8) Observability & ops

  • Metrics: processed_total, duplicates_total, dlq_total, processing_latency_ms, inflight, backlog_depth.
  • Logs: include msg_id, key, attempt, partition, offset.
  • Traces: one span per message with events for dedupe hit and retry.
  • Run compaction/TTL on the inbox (e.g., keep 7–30 days) if msg_id space is unique per system.
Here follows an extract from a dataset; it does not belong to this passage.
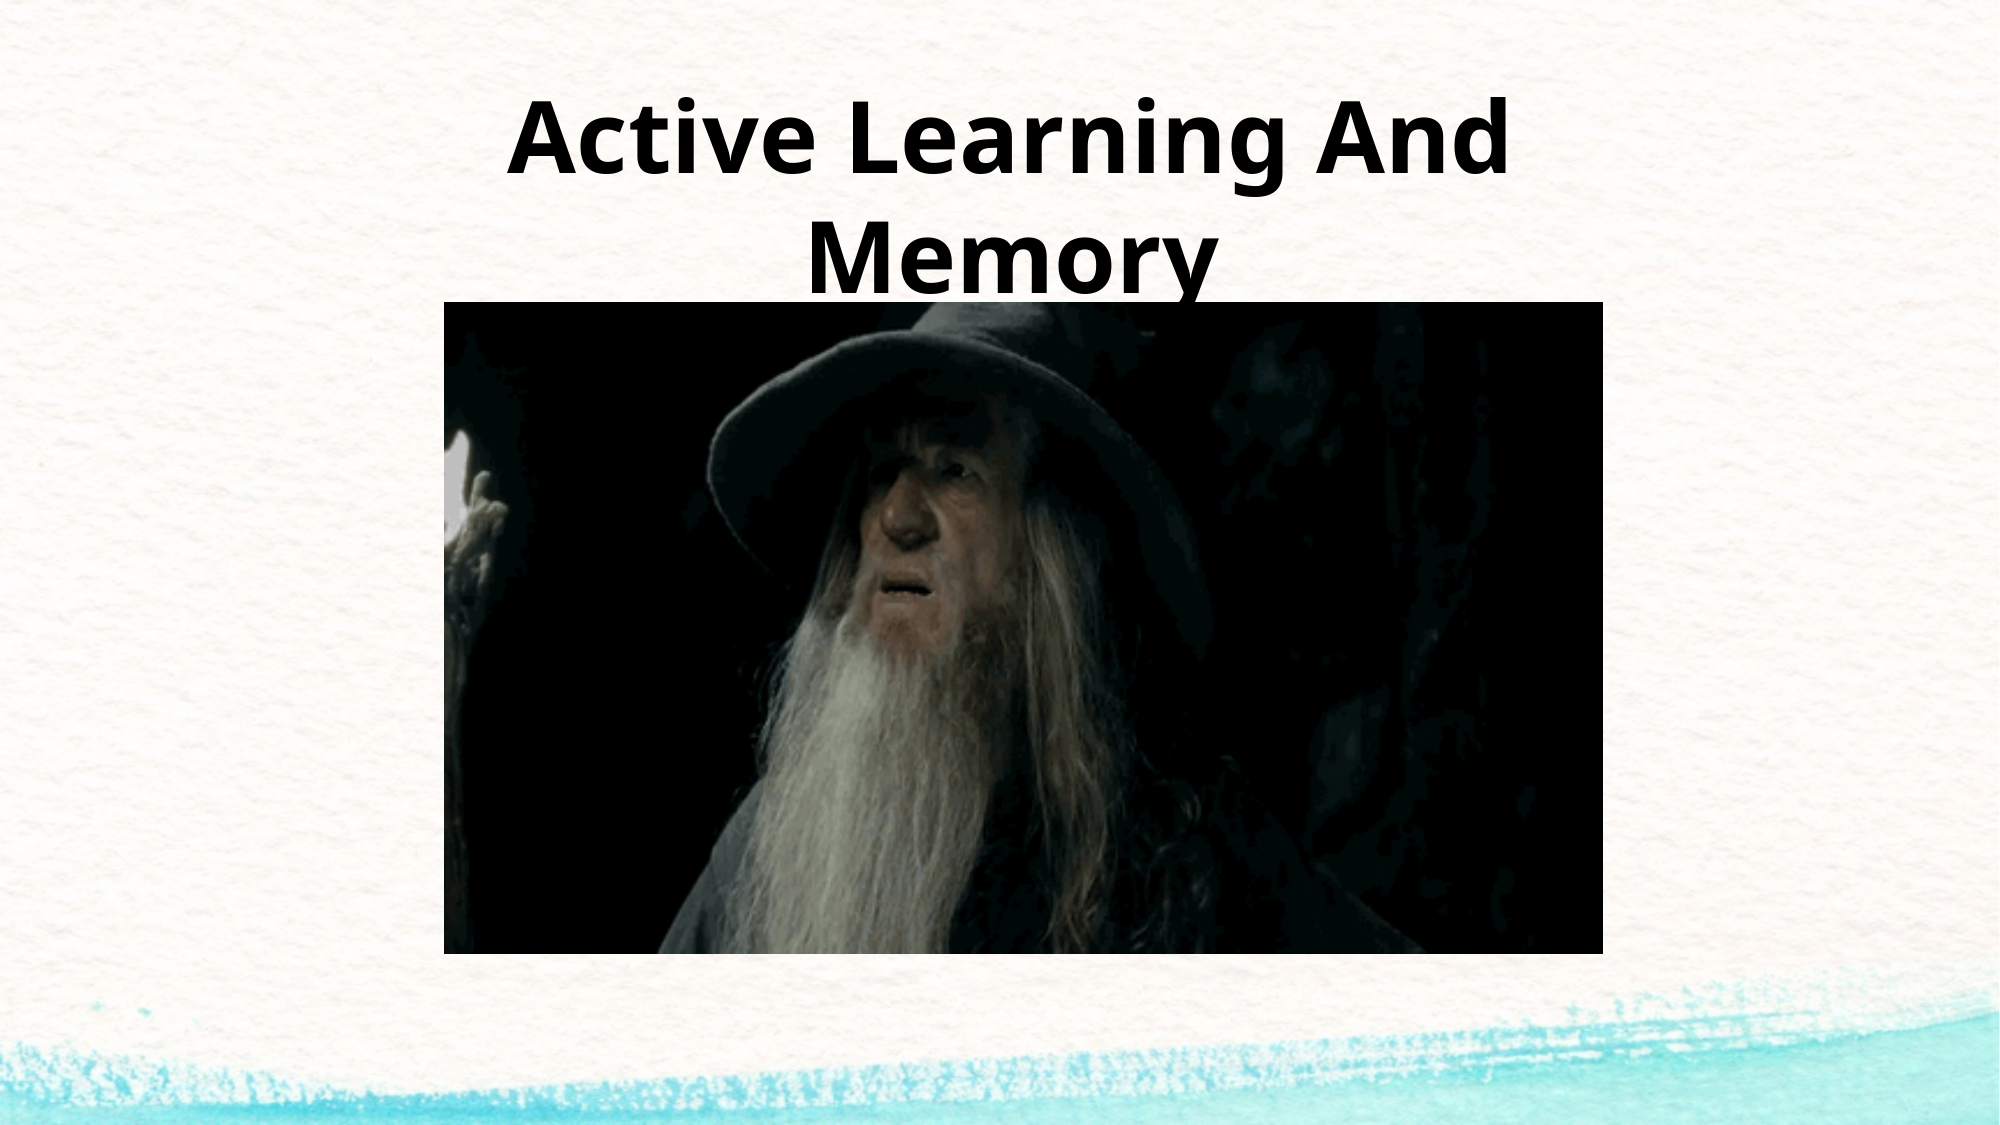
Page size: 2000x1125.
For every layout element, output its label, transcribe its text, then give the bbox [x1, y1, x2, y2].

picture [0, 0, 2000, 1125]
text_box Active Learning And Memory [385, 66, 1638, 321]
9) Myth vs reality quick table

| Claim | Reality | What to do | |---|---|---| | “Our broker is exactly‑once.” | Maybe within the broker/processor; not across your DB, email, payments, etc. | Idempotency + inbox/outbox + atomic commits | | “We need global ordering.” | Expensive and brittle; most needs are per‑entity order. | Key by entity; encode sequence if needed | | “Dedup is expensive.” | It’s a single INSERT ... ON CONFLICT DO NOTHING. | Add inbox table + TTL/compaction | | “FIFO queues fix everything.” | Help per group; dedup window limited. | Still implement consumer dedupe |


Pitfalls & fast fixes

| Pitfall | Why it hurts | Fix | |---|---|---| | Commit/ack before persistence | Lost work or dup effects | Commit/ack after DB txn | | No dedupe | Double side effects (emails, charges) | Inbox table + idempotent writes | | Global ordering assumption | Throughput cliff | Use per‑key ordering; shard workers | | Long retry storms | Thundering herd | Backoff + jitter; cap attempts; DLQ | | Using timestamps as IDs | Collisions/clock skew | Use UUIDv4/ULID or broker offsets | | Infinite DLQ | Silent data loss | Alert, replay tooling, dashboards |


Quick checklist

  • [ ] Define your id strategy (UUID/ULID or broker offsets) for dedupe.
  • [ ] Add an inbox table with PRIMARY KEY (msg_id) + TTL/compaction.
  • [ ] Make handlers idempotent (UPSERT/natural keys).
  • [ ] Use outbox for publishing events with your DB writes.
  • [ ] Key streams for per‑entity ordering; shard workers by key.
  • [ ] DLQ + retry policy with backoff + jitter; instrument metrics.

One‑minute adoption plan

  1. Add an inbox table and wrap handlers in a DB transaction with INSERT ... ON CONFLICT DO NOTHING.
  2. Switch consumer commits/acks to after successful persistence.
  3. Introduce an outbox in your write path and a relay to publish it.
  4. Choose and enforce per‑key partitioning; cap concurrency per key.
  5. Ship DLQ with retry/backoff and basic dashboards for backlog + duplicates.